Deleah was silent.
"Or for you?"
Deleah laughed with her colour high: "I would not marry Reggie Forcus if he were stuffed with gold, mama."
Mrs. Day turned away to wait upon the untidy little servant girl from over the way whose family had suddenly "run out of vinegar."
Her eyes had been sharp enough to see on which of her daughters' faces it was that Reginald Forcus's gaze dwelt; she had divined the attraction which drew the pleasure-loving, much sought young man to sit patiently for hours in the evening, watching the girls at their work. She looked, drearily, the vinegar being measured and the customer gone, between the intervening biscuit tins and pickle jars into the street. She had begun to cherish a dream that if not Bessie it might be her pretty Deleah who, through Reggie, should find a way out.
"Supposing he really wanted to marry either of us you would not surely like it, would you, mama?"
And Mrs. Day was obliged to admit with a kind of shame that she would.
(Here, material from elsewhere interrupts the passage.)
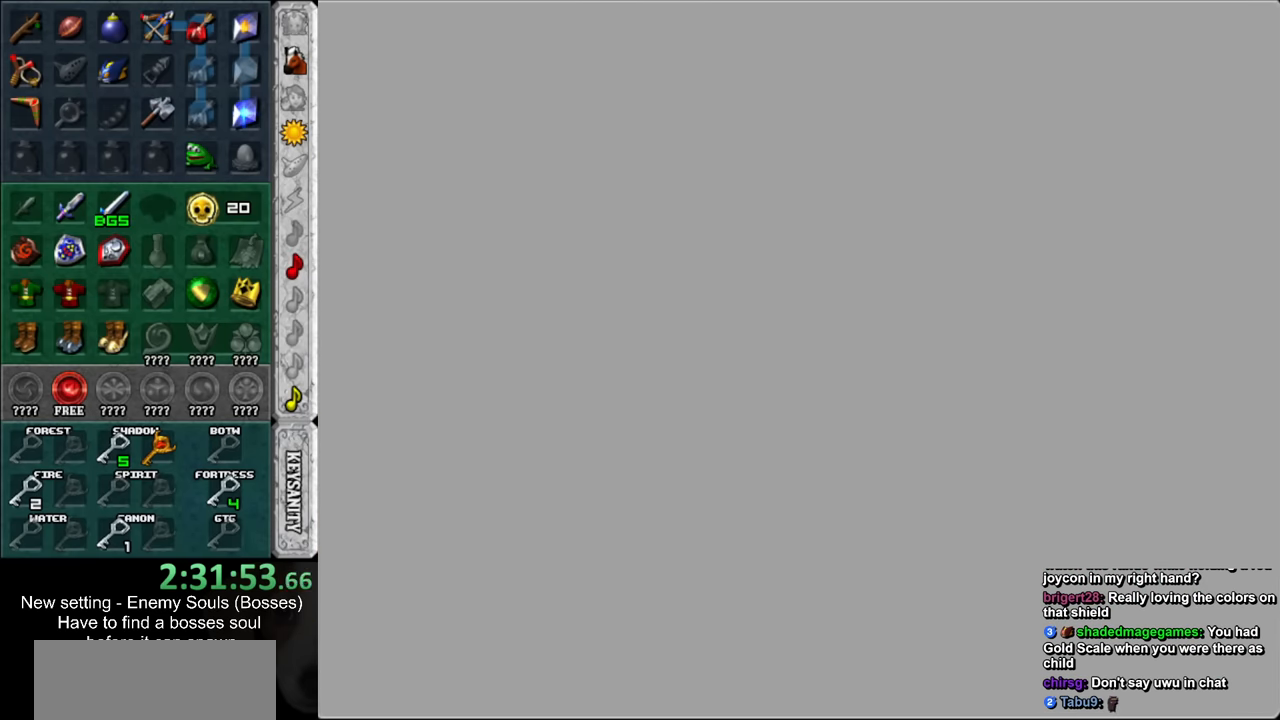
{"buttons": [], "left_stick": "up", "right_stick": "center", "events": []}
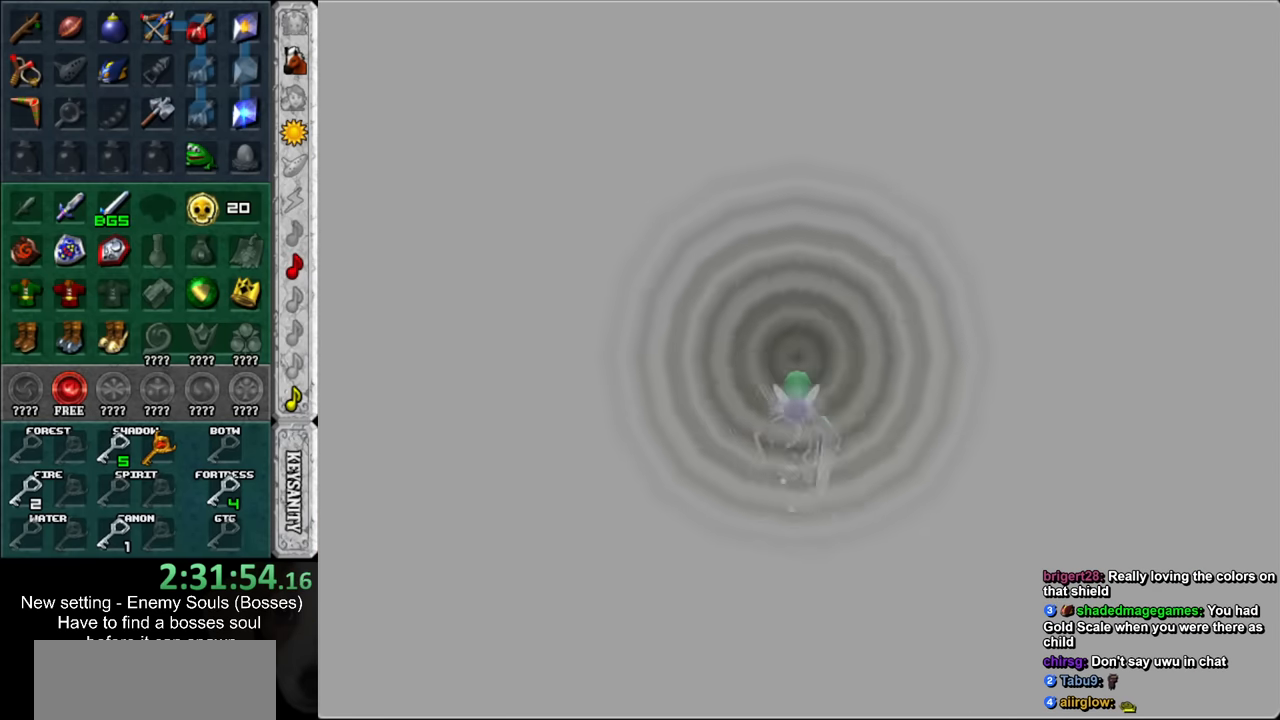
{"buttons": [], "left_stick": "up-left", "right_stick": "center", "events": [[483, "left_stick", "up-left"]]}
"That silly, irresponsible, baby of a young man; without two ideas in his head!"
But the mother knew if his head was empty, his pocket was not. He might not be clever, or have much stability of character, but oh, how many things which made life pleasant he possessed! She who had had them, and had lost them, was not one to underrate the value of worldly goods.
"I suppose the end will be Bessie must marry Mr. Gibbon," she said, with an effort at resignation and putting away from her unwillingly the golden dream. "I should not blame Bessie," she went on judicially. "He is a good and steady-going man, although so very quiet. Have you noticed, my dear, how very quiet Mr. Gibbon has become?"